Cette recension a été publiée dans le numéro d’hiver 2021-2022 de Politique étrangère (n° 4/2021). Florian Vidal, chercheur associé à l’Ifri, propose une analyse de l’ouvrage de Thierry Garcin, Géopolitique de l’Arctique (Economica, 2021, 256 pages).
L’Arctique condense à elle seule de nombreux enjeux contemporains qui mobilisent la communauté internationale : changement climatique, exploitation des ressources naturelles, gouvernance multiscalaire, application d’un cadre normatif et réglementaire, doctrines stratégiques, etc.

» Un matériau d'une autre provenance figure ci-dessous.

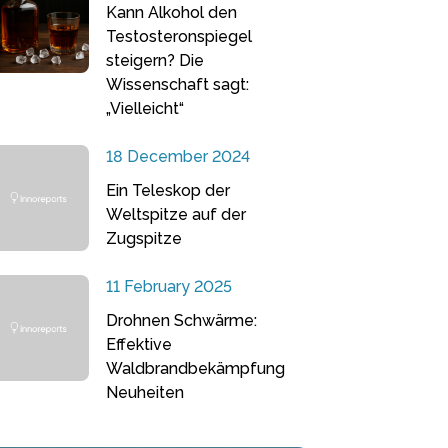
Kann Alkohol den
Testosteronspiegel
steigern? Die
Wissenschaft sagt:
„Vielleicht“
18 December 2024
Ein Teleskop der
Weltspitze auf der
Zugspitze
11 February 2025
Drohnen Schwärme:
Effektive
Waldbrandbekämpfung
Neuheiten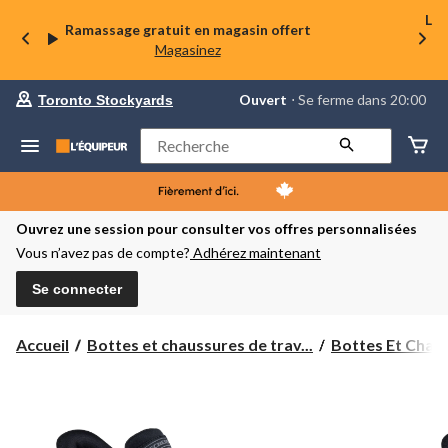
La 
Ramassage gratuit en magasin offert
Magasinez
votre
Ouvert
⋅ Se ferme dans 20:00
Toronto Stockyards
magasin
préféré
est
Rechercher
Toronto
Stockyards,
courament
Ouvert,
Se
Ouvrez une session pour consulter vos offres personnalisées
ferme
Vous n’avez pas de compte?
Adhérez maintenant
dans
à
20:00
Se connecter
cliquer
pour
changer
Accueil
Bottes et chaussures de trav...
Bottes Et Chaus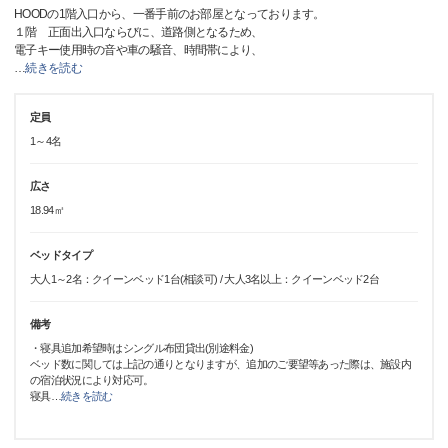
HOODの1階入口から、一番手前のお部屋となっております。
１階 正面出入口ならびに、道路側となるため、
電子キー使用時の音や車の騒音、時間帯により、
…
続きを読む
定員
1～4名
広さ
18.94㎡
ベッドタイプ
大人1～2名：クイーンベッド1台(相談可) / 大人3名以上：クイーンベッド2台
備考
・寝具追加希望時はシングル布団貸出(別途料金)
ベッド数に関しては上記の通りとなりますが、追加のご要望等あった際は、施設内
の宿泊状況により対応可。
寝具
…
続きを読む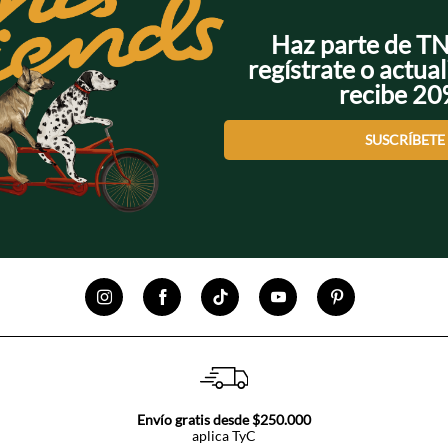
Haz parte de T
regístrate o actual
recibe 2
SUSCRÍBETE
Envío gratis desde $250.000
aplica TyC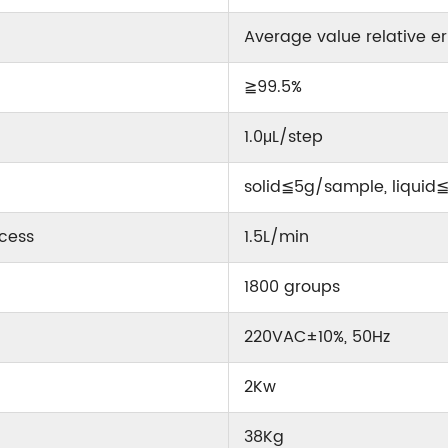
Average value relative er
≧99.5%
1.0μL/step
solid≦5g/sample, liqui
ocess
1.5L/min
1800 groups
220VAC±10%, 50Hz
2Kw
38Kg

Dans ce précis à la fois synthétique et exhaustif, Thierry Garcin expose les évolutions historiques de la zone circumpolaire et met en perspective les grands défis actuels qui l’entourent.
Des expéditions scientifiques du XIXe siècle à l’affirmation des ambitions géoéconomiques de la Chine au cours de ce premier quart du XXIe siècle, l’Arctique se positionne comme un objet géopolitique à part entière et intégré dans la compétition mondiale entre grandes puissances. Parmi les dix chapitres qui subdivisent l’ouvrage, plusieurs mettent en lumière trois points fondamentaux : les dimensions juridiques, économiques et stratégiques.
Dans cet environnement avant tout maritime, le règlement des différends juridiques reste soumis au cadre normatif régi par la convention de Montego Bay (1982). Si la signature, en septembre 2010, d’un traité bilatéral entre la Norvège et la Russie sur la délimitation de la frontière maritime constitue une avancée remarquable, la question de la délimitation du plateau continental des cinq États riverains n’est pas encore résolue. Autre enjeu de poids : le respect des droits des populations autochtones est aussi une composante primordiale dans l’application des politiques régionales et locales des États arctiques.
Dans une rivalité géostratégique en gestation, les grandes puissances – parmi lesquelles Chine, États-Unis et Russie – se livrent une bataille pour l’accès aux ressources (halieutiques, fossiles et minérales). Les voies de passage maritime, qui s’ouvrent grâce au réchauffement accéléré de l’Arctique, sont à cet égard un élément essentiel pour accéder à ces différentes richesses et les exporter sur le marché international.
Depuis la Seconde Guerre mondiale, la région polaire s’est aussi introduite dans l’environnement stratégique pour devenir un des théâtres de la dissuasion nucléaire durant la guerre froide. Si l’auteur apporte un éclairage sur les forces militaires en présence, les conséquences de l’annexion russe de la Crimée en 2014 sur la région (multiplication des manœuvres militaires, renforcement des infrastructures, etc.) sont peu commentées.
On remarque enfin que l’auteur accorde un long développement aux enjeux autour du Groenland, dans un chapitre complet. Le croisement des intérêts politiques et économiques ainsi que l’importance géostratégique de cette vaste île, en particulier pour l’Union européenne, sembleraient rendre inéluctable une indépendance – selon la thèse ici défendue –, conclusion logique d’un long processus entamé dès le milieu du XXe siècle. Si cette indépendance demeure pourtant à ce jour bien incertaine, le livre rappelle à juste titre le poids des États-Unis, qui voient le Groenland comme un « tremplin » à partir duquel projeter leur puissance.
Dense, cette seconde édition décrit l’ensemble des dynamiques en œuvre dans la région polaire. En offrant une somme pluridisciplinaire, l’auteur livre une grille de lecture stimulante pour les étudiants et tous ceux qui souhaitent saisir la complexité d’un espace en pleine mutation.